AI-Powered Obfuscation and Defense Evasion
Beyond direct exploitation, threat actors are leveraging LLMs to defeat security tooling through intelligent obfuscation. Russia's APT27 has used Gemini to accelerate development of ORB (operational relay box) network management applications, complete with hardcoded "maxHops" parameters set to 3—anonymization networks rather than VPNs typically use 1 hop. Russia-nexus intrusion activity targeting Ukrainian organizations deploys CANFAIL and LONGSTREAM malware containing LLM-generated decoy code designed to camouflage malicious functionality. Researchers found developer comments explicitly describing which blocks weren't used—filler content generated likely because the threat actor requested outputs with large amounts of inert code for obfuscation purposes.
The Defensive Side: AI Fighting Back
Google's report doesn't sugarcoat the threat landscape, but it emphasizes that defenders wield the same tools.

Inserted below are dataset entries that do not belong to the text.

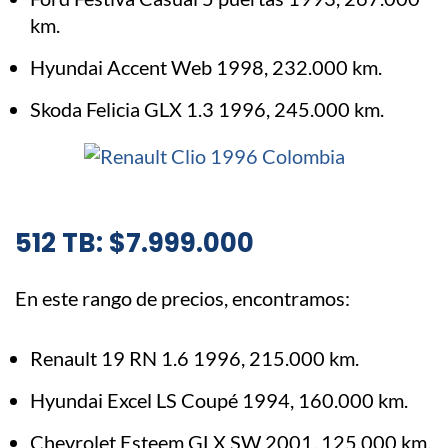
km.
Hyundai Accent Web 1998, 232.000 km.
Skoda Felicia GLX 1.3 1996, 245.000 km.
512 TB: $7.999.000
En este rango de precios, encontramos:
Renault 19 RN 1.6 1996, 215.000 km.
Hyundai Excel LS Coupé 1994, 160.000 km.
Chevrolet Esteem GLX SW 2001, 125.000 km.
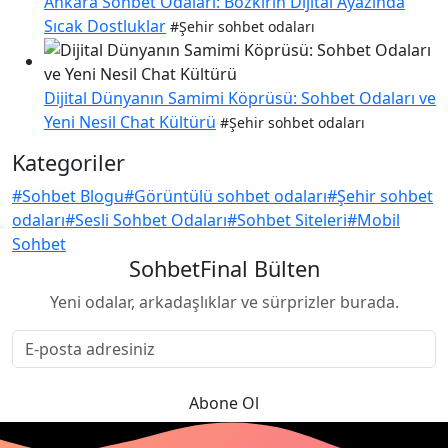
Ankara Sohbet Odaları: Bozkırın Dijital Ayazında
Sıcak Dostluklar
#Şehir sohbet odaları
Dijital Dünyanın Samimi Köprüsü: Sohbet Odaları ve
Yeni Nesil Chat Kültürü
#Şehir sohbet odaları
Kategoriler
#Sohbet Blogu
#Görüntülü sohbet odaları
#Şehir sohbet
odaları
#Sesli Sohbet Odaları
#Sohbet Siteleri
#Mobil
Sohbet
SohbetFinal Bülten
Yeni odalar, arkadaşlıklar ve sürprizler burada.
Abone Ol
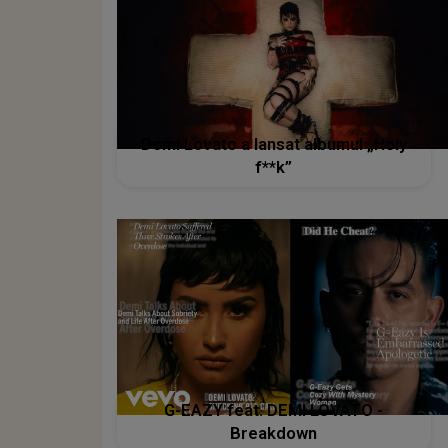
Demi Lovato a lansat albumul „Holy
f**k”
G-EAZY feat. DEMI LOVATO -
Breakdown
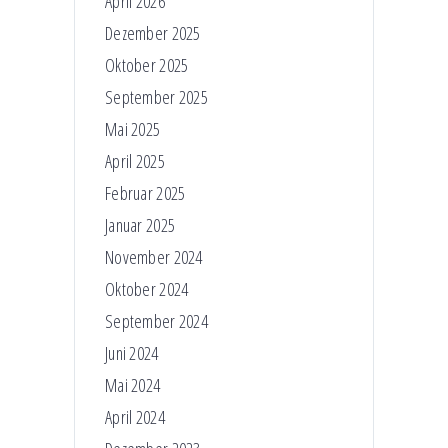
April 2026
Dezember 2025
Oktober 2025
September 2025
Mai 2025
April 2025
Februar 2025
Januar 2025
November 2024
Oktober 2024
September 2024
Juni 2024
Mai 2024
April 2024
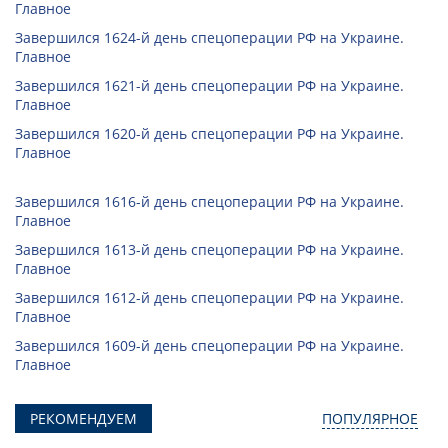
Главное
Завершился 1624-й день спецоперации РФ на Украине.
Главное
Завершился 1621-й день спецоперации РФ на Украине.
Главное
Завершился 1620-й день спецоперации РФ на Украине.
Главное
Завершился 1616-й день спецоперации РФ на Украине.
Главное
Завершился 1613-й день спецоперации РФ на Украине.
Главное
Завершился 1612-й день спецоперации РФ на Украине.
Главное
Завершился 1609-й день спецоперации РФ на Украине.
Главное
РЕКОМЕНДУЕМ
ПОПУЛЯРНОЕ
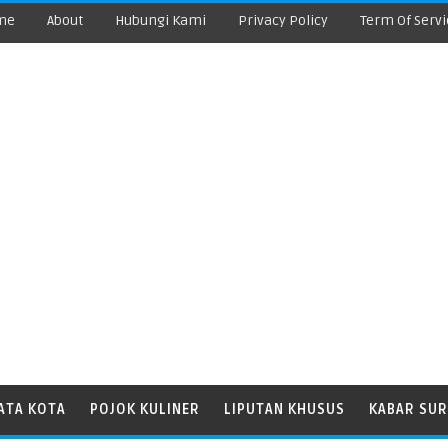
me
About
Hubungi Kami
Privacy Policy
Term Of Servi
ATA KOTA
POJOK KULINER
LIPUTAN KHUSUS
KABAR SUR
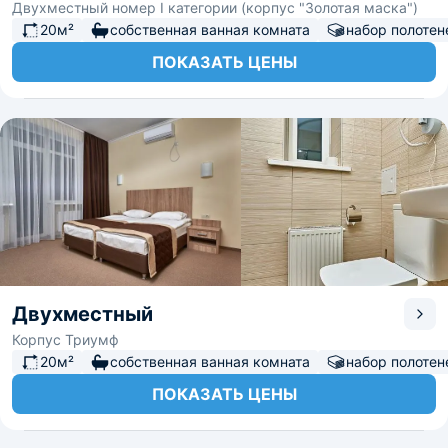
Двухместный номер I категории (корпус "Золотая маска")
20м²
собственная ванная комната
набор полотен
ПОКАЗАТЬ ЦЕНЫ
Двухместный
Корпус Триумф
20м²
собственная ванная комната
набор полотен
ПОКАЗАТЬ ЦЕНЫ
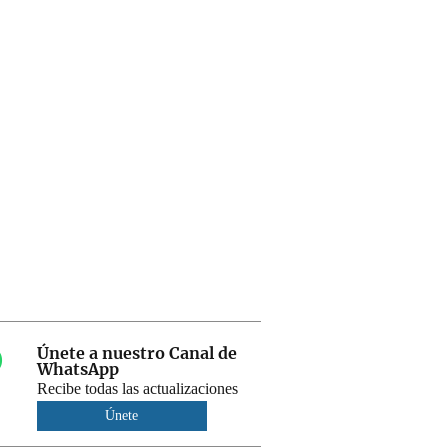
Únete a nuestro Canal de
WhatsApp
Recibe todas las actualizaciones
Únete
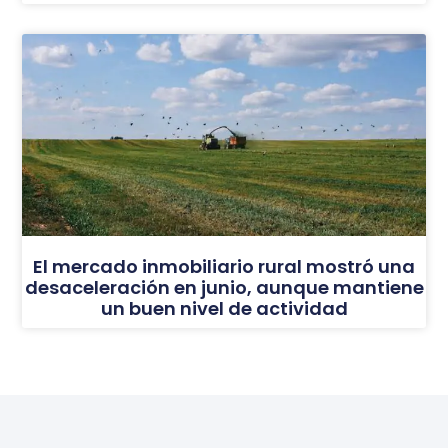
El mercado inmobiliario rural mostró una
desaceleración en junio, aunque mantiene
un buen nivel de actividad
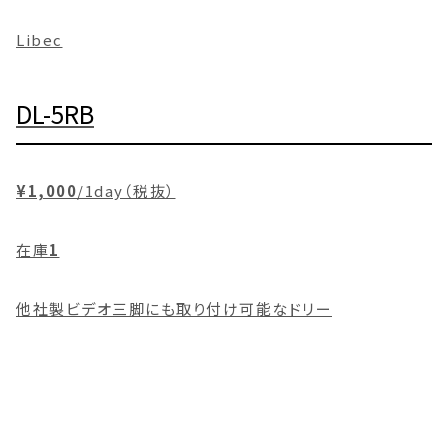
Libec
DL-5RB
¥1,000
/1day（税抜）
在庫
1
他社製ビデオ三脚にも取り付け可能なドリー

GTIG highlighted proactive measures including Big Sleep, an AI agent designed to identify software vulnerabilities before adversaries do, and CodeMender, which leverages Gemini's reasoning capabilities to automatically patch discovered flaws. "Attackers rarely shy away from experimentation and innovation," Google noted, "but neither do we." The company disables malicious accounts on Gemini and employs enhanced safeguards across its product suite—scaled protections that threat actors must actively circumvent just to access the models they depend on.
Key Takeaways
- GTIG confirmed the first documented real-world AI-assisted zero-day: a 2FA bypass targeting an open-source admin tool, disrupted before deployment
- The exploit exploited a semantic logic flaw (hardcoded trust assumptions) rather than memory corruption—precisely the vulnerability class LLMs excel at finding
- Forensic evidence of AI involvement includes hallucinated CVSS scores, educational docstrings, and structured Pythonic formatting patterns
- PRC/DPRK actors are using sophisticated AI workflows including specialized vulnerability databases like wooyun-legacy (85K+ cases) and agentic tools like OpenClaw and OneClaw
- PROMPTSPY Android backdoor demonstrates autonomous attack orchestration via Gemini integration—malware that navigates UI and evades uninstallation independently
The Bottom Line
This is the moment we've been hurtling toward since LLMs started writing code: AI-generated zero-days aren't theoretical anymore. Google's catch is a warning shot, but it's also proof that defenders can play this game—the question isn't whether AI will be weaponized for exploits, it's who masters the tooling first.